# WHAT THE TASK ASKS
Return nothing but the lines from the one containing "The pub gets" through the end of the records below, exactly as they stand and without pictures.

(Records from a data collection)
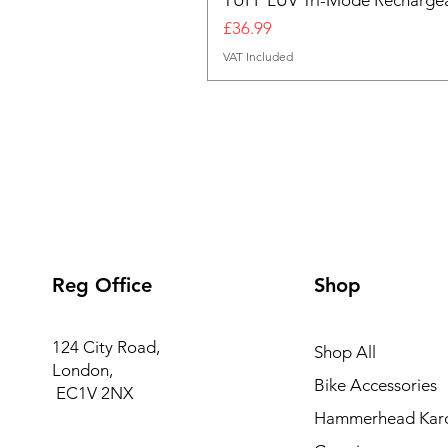
TUFF LUV Tri-Mode Rechargea
Price
£36.99
VAT Included
Reg Office
Shop
124 City Road,
Shop All
London,
Bike Accessories
EC1V 2NX
Hammerhead Kar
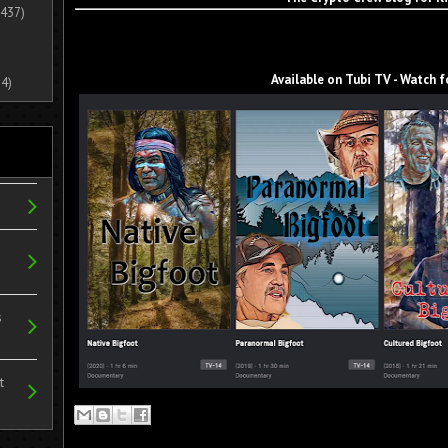
437)
Available on Tubi TV - Watch f
4)
s
t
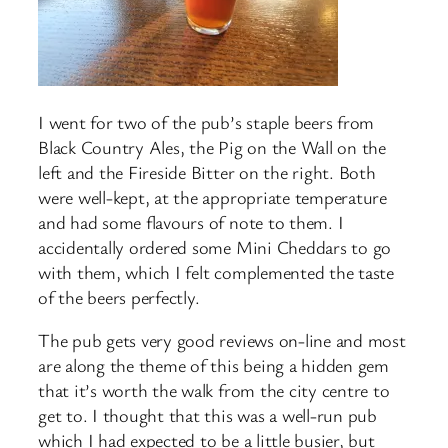
I went for two of the pub’s staple beers from
Black Country Ales, the Pig on the Wall on the
left and the Fireside Bitter on the right. Both
were well-kept, at the appropriate temperature
and had some flavours of note to them. I
accidentally ordered some Mini Cheddars to go
with them, which I felt complemented the taste
of the beers perfectly.
The pub gets very good reviews on-line and most
are along the theme of this being a hidden gem
that it’s worth the walk from the city centre to
get to. I thought that this was a well-run pub
which I had expected to be a little busier, but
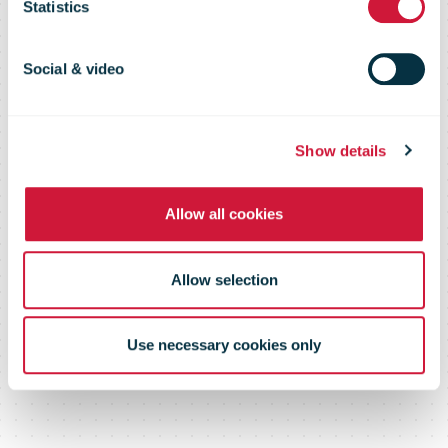
studies
Statistics
Social & video
Show details
Allow all cookies
Allow selection
Use necessary cookies only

# YOUR RESPONSE
The pub gets very good reviews on-line and most
are along the theme of this being a hidden gem
that it’s worth the walk from the city centre to
get to. I thought that this was a well-run pub
which I had expected to be a little busier, but
studies
Statistics
Social & video
Show details
Allow all cookies
Allow selection
Use necessary cookies only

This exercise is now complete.